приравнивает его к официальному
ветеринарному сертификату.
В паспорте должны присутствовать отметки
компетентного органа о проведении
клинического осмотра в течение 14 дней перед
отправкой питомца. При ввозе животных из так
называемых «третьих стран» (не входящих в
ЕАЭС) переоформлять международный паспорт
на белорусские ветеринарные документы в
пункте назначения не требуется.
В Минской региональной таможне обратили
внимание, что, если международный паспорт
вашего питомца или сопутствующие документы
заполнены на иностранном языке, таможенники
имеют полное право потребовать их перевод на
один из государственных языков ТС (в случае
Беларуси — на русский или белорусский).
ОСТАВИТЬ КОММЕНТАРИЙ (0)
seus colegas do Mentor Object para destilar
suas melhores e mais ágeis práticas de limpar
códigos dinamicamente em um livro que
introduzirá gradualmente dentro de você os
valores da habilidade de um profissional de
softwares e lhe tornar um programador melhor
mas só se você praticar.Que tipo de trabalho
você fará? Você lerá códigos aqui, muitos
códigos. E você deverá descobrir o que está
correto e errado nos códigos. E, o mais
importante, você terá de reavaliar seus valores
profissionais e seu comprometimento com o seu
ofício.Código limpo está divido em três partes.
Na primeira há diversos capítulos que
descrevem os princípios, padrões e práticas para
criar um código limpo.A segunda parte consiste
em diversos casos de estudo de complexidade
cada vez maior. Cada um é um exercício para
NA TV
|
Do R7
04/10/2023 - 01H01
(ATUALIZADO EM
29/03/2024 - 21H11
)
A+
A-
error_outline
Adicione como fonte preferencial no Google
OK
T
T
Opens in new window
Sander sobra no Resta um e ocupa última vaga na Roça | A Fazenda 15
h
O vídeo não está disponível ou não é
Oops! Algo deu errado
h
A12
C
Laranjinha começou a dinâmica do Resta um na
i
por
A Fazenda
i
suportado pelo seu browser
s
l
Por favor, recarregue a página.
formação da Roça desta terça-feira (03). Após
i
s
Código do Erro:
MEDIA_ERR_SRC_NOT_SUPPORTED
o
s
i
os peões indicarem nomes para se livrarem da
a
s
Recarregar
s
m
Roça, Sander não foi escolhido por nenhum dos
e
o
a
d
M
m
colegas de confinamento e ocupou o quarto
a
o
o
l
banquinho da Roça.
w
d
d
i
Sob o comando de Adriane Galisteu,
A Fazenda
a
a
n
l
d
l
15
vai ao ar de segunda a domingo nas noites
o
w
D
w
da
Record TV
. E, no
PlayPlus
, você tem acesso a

EXERCISE AIM ▸ In the entries above, restate word for word the lines between the one holding "заполнены на иностранном языке, таможенники" and the one holding "suas melhores e mais ágeis práticas de limpar", inclusive, and nothing besides.

ANSWER BOX ▸
заполнены на иностранном языке, таможенники
имеют полное право потребовать их перевод на
один из государственных языков ТС (в случае
Беларуси — на русский или белорусский).
ОСТАВИТЬ КОММЕНТАРИЙ (0)
seus colegas do Mentor Object para destilar
suas melhores e mais ágeis práticas de limpar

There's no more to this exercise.